_Goal of the exercise_
Reproduce verbatim everything from the line containing "on **374** °C." down to the line containing "Output: **17.6** mm", including both of those lines.

_Data extract_
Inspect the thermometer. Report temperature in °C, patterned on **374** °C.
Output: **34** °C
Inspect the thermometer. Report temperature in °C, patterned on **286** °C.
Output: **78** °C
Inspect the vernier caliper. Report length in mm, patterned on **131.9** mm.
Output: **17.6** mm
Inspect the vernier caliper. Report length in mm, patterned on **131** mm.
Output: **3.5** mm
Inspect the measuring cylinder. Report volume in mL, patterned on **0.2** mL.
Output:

==

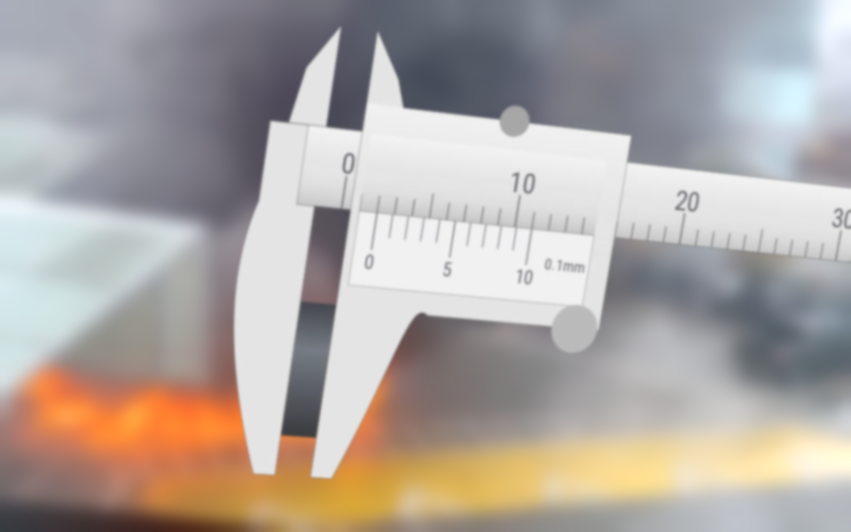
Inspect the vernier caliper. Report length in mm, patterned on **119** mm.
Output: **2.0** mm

_Expected answer_
Inspect the thermometer. Report temperature in °C, patterned on **374** °C.
Output: **34** °C
Inspect the thermometer. Report temperature in °C, patterned on **286** °C.
Output: **78** °C
Inspect the vernier caliper. Report length in mm, patterned on **131.9** mm.
Output: **17.6** mm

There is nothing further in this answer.